RECORDS FOR THIS TASK -
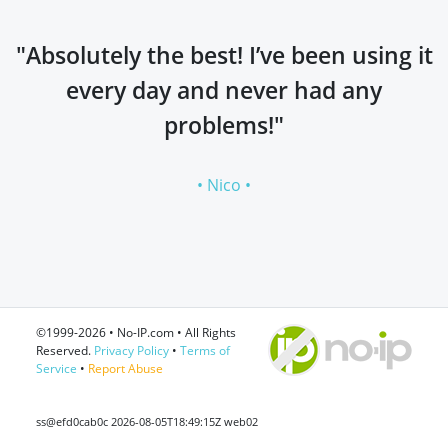
"Absolutely the best! I’ve been using it
every day and never had any
problems!"
• Nico •
©1999-2026 • No-IP.com • All Rights
Reserved.
Privacy Policy
•
Terms of
Service
•
Report Abuse
ss@efd0cab0c 2026-08-05T18:49:15Z web02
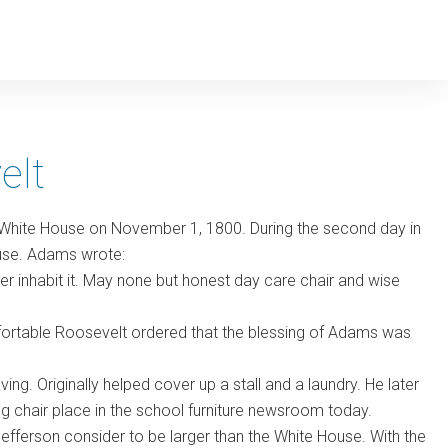
elt
 White House on November 1, 1800. During the second day in
house. Adams wrote:
ter inhabit it. May none but honest day care chair and wise
omfortable Roosevelt ordered that the blessing of Adams was
ing. Originally helped cover up a stall and a laundry. He later
 chair place in the school furniture newsroom today.
fferson consider to be larger than the White House. With the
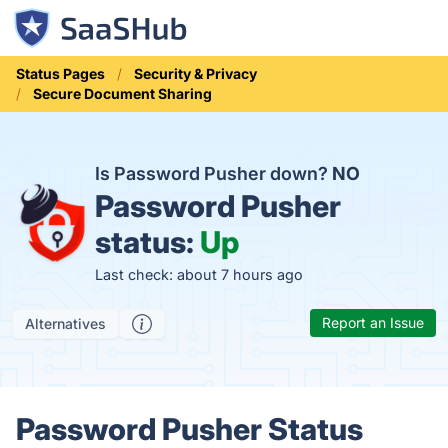
Status Pages
Security & Privacy
Secure Document Sharing
Is Password Pusher down?
NO
Password Pusher
status:
Up
Last check: about 7 hours ago
Report an Issue
Alternatives
Password Pusher Status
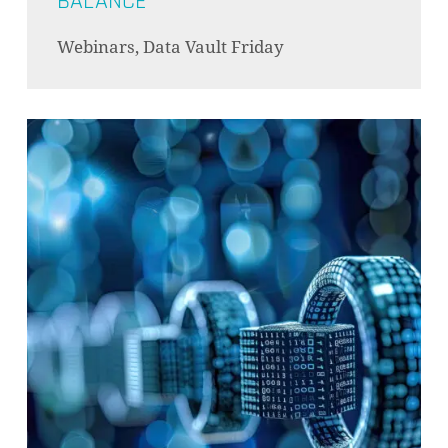
BALANCE
Webinars, Data Vault Friday
NO PRODUCTS IN THE CART.
GO TO SHOP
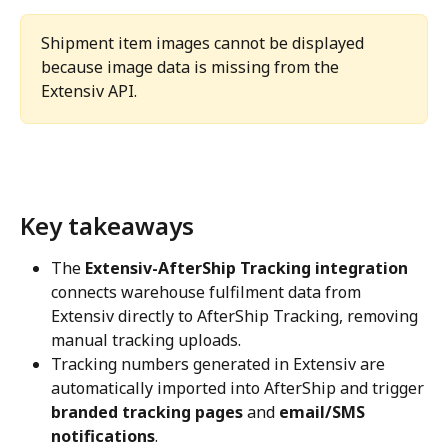
Shipment item images cannot be displayed 
because image data is missing from the 
Extensiv API.
Key takeaways
The 
Extensiv-AfterShip Tracking integration
connects warehouse fulfilment data from 
Extensiv directly to AfterShip Tracking, removing 
manual tracking uploads.
Tracking numbers generated in Extensiv are 
automatically imported into AfterShip and trigger 
branded tracking pages
 and 
email/SMS 
notifications
.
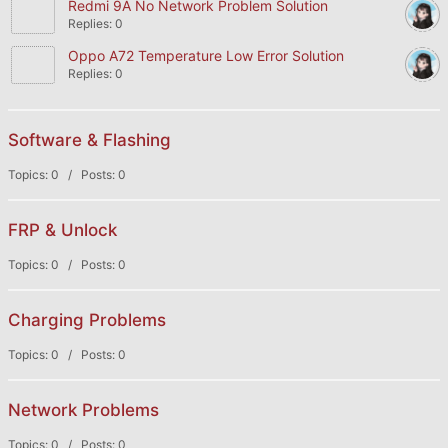
Redmi 9A No Network Problem Solution
Replies: 0
Oppo A72 Temperature Low Error Solution
Replies: 0
Software & Flashing
Topics: 0 / Posts: 0
FRP & Unlock
Topics: 0 / Posts: 0
Charging Problems
Topics: 0 / Posts: 0
Network Problems
Topics: 0 / Posts: 0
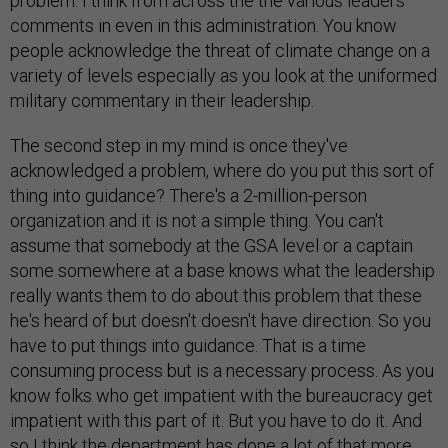
problem. I think from across the the various leaders
comments in even in this administration. You know
people acknowledge the threat of climate change on a
variety of levels especially as you look at the uniformed
military commentary in their leadership.
The second step in my mind is once they've
acknowledged a problem, where do you put this sort of
thing into guidance? There's a 2-million-person
organization and it is not a simple thing. You can't
assume that somebody at the GSA level or a captain
some somewhere at a base knows what the leadership
really wants them to do about this problem that these
he's heard of but doesn't doesn't have direction. So you
have to put things into guidance. That is a time
consuming process but is a necessary process. As you
know folks who get impatient with the bureaucracy get
impatient with this part of it. But you have to do it. And
so I think the department has done a lot of that more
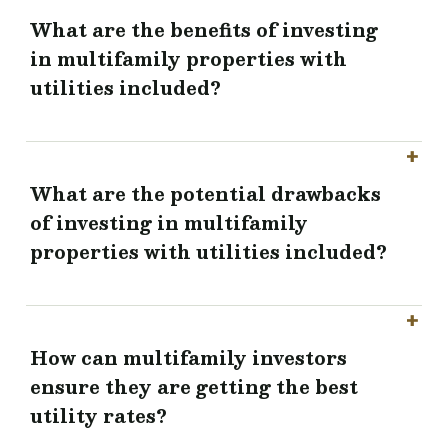
What are the benefits of investing
in multifamily properties with
utilities included?
What are the potential drawbacks
of investing in multifamily
properties with utilities included?
How can multifamily investors
ensure they are getting the best
utility rates?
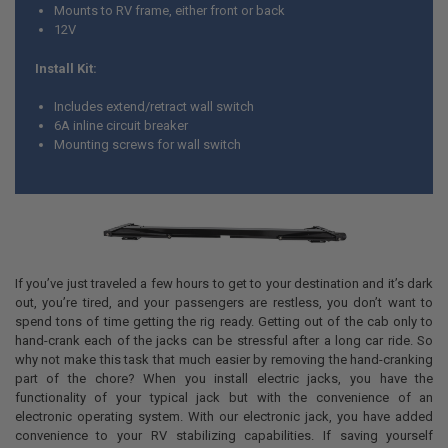
Mounts to RV frame, either front or back
12V
Install Kit:
Includes extend/retract wall switch
6A inline circuit breaker
Mounting screws for wall switch
If you’ve just traveled a few hours to get to your destination and it’s dark
out, you’re tired, and your passengers are restless, you don’t want to
spend tons of time getting the rig ready. Getting out of the cab only to
hand-crank each of the jacks can be stressful after a long car ride. So
why not make this task that much easier by removing the hand-cranking
part of the chore? When you install electric jacks, you have the
functionality of your typical jack but with the convenience of an
electronic operating system. With our electronic jack, you have added
convenience to your RV stabilizing capabilities. If saving yourself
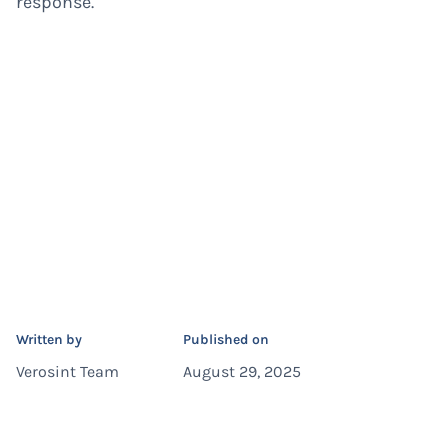
response.
Written by
Published on
Verosint Team
August 29, 2025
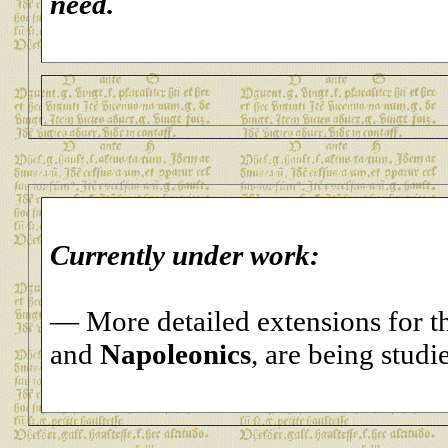
need.
Currently under work:
— More detailed extensions for 
and
Napoleonics
, are being studi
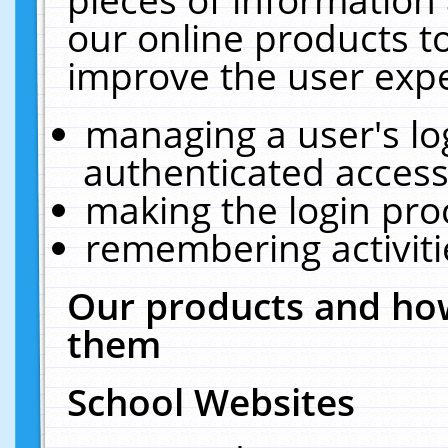
our online products t
improve the user expe
managing a user's lo
authenticated access
making the login pro
remembering activit
Our products and how
them
School Websites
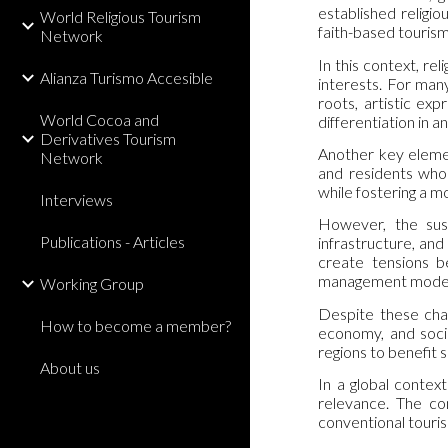
established religio
World Religious Tourism
faith-based tourism 
Network
In this context, re
Alianza Turismo Accesible
interests. For many
roots, artistic ex
World Cocoa and
differentiation in 
Derivatives Tourism
Another key elemen
Network
and residents who 
while fostering a m
Interviews
However, the sust
Publications - Articles
infrastructure, and
create tensions b
management model
Working Group
Despite these chal
How to become a member?
economy, and socia
regions to benefit 
About us
In a global contex
relevance. The com
conventional touris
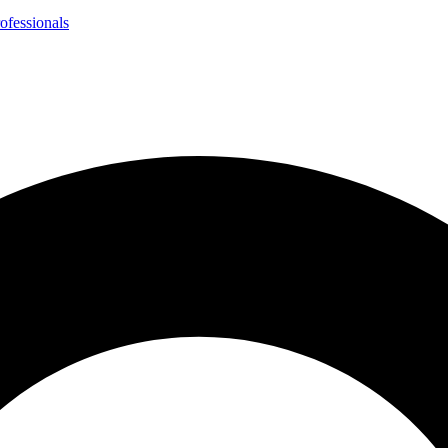
ofessionals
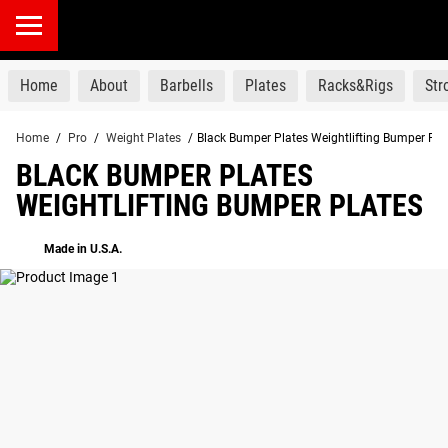
products
Home
About
Barbells
Plates
Racks&Rigs
St
Home
/
Pro
/
Weight Plates
/
Black Bumper Plates Weightlifting Bumper Pla
BLACK BUMPER PLATES
WEIGHTLIFTING BUMPER PLATES
Made in U.S.A.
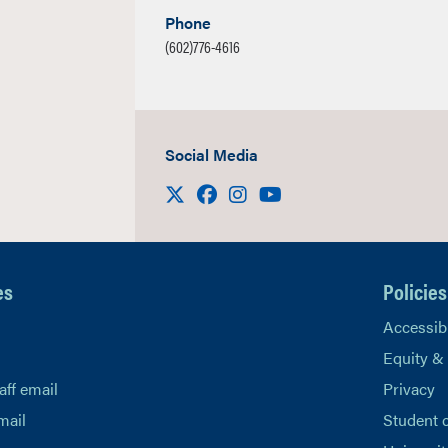
Phone
(602)776-4616
Social Media
Visit us on X
Facebook
Instagram
Youtube
es
Policies
Accessibi
Equity &
aff email
Privacy
mail
Student 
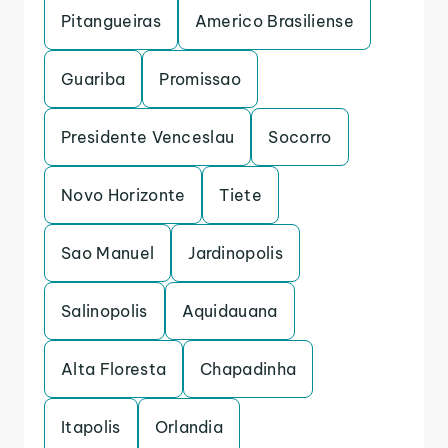
Pitangueiras
Americo Brasiliense
Guariba
Promissao
Presidente Venceslau
Socorro
Novo Horizonte
Tiete
Sao Manuel
Jardinopolis
Salinopolis
Aquidauana
Alta Floresta
Chapadinha
Itapolis
Orlandia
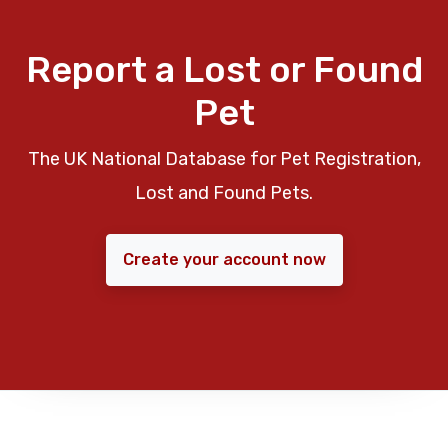
Report a Lost or Found
Pet
The UK National Database for Pet Registration,
Lost and Found Pets.
Create your account now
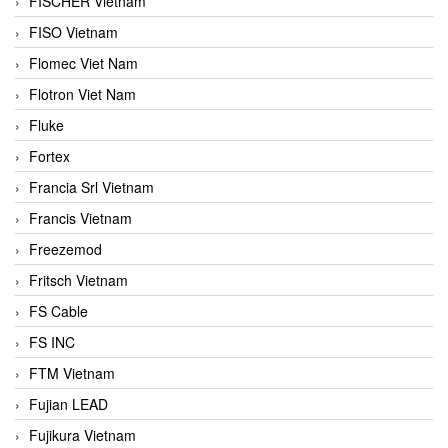
FISCHER Vietnam
FISO Vietnam
Flomec Viet Nam
Flotron Viet Nam
Fluke
Fortex
Francia Srl Vietnam
Francis Vietnam
Freezemod
Fritsch Vietnam
FS Cable
FS INC
FTM Vietnam
Fujian LEAD
Fujikura Vietnam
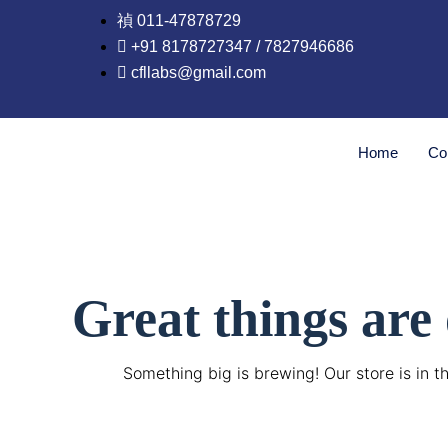
Skip
011-47878729
to
+91 8178727347 / 7827946686
content
cfllabs@gmail.com
Home
Co
Great things are
Something big is brewing! Our store is in t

INSTRUCTIONS TO FOLLOW - From the data above, show each line that contains "switch".

WRITTEN SOLUTION -
Includes extend/retract wall switch
Mounting screws for wall switch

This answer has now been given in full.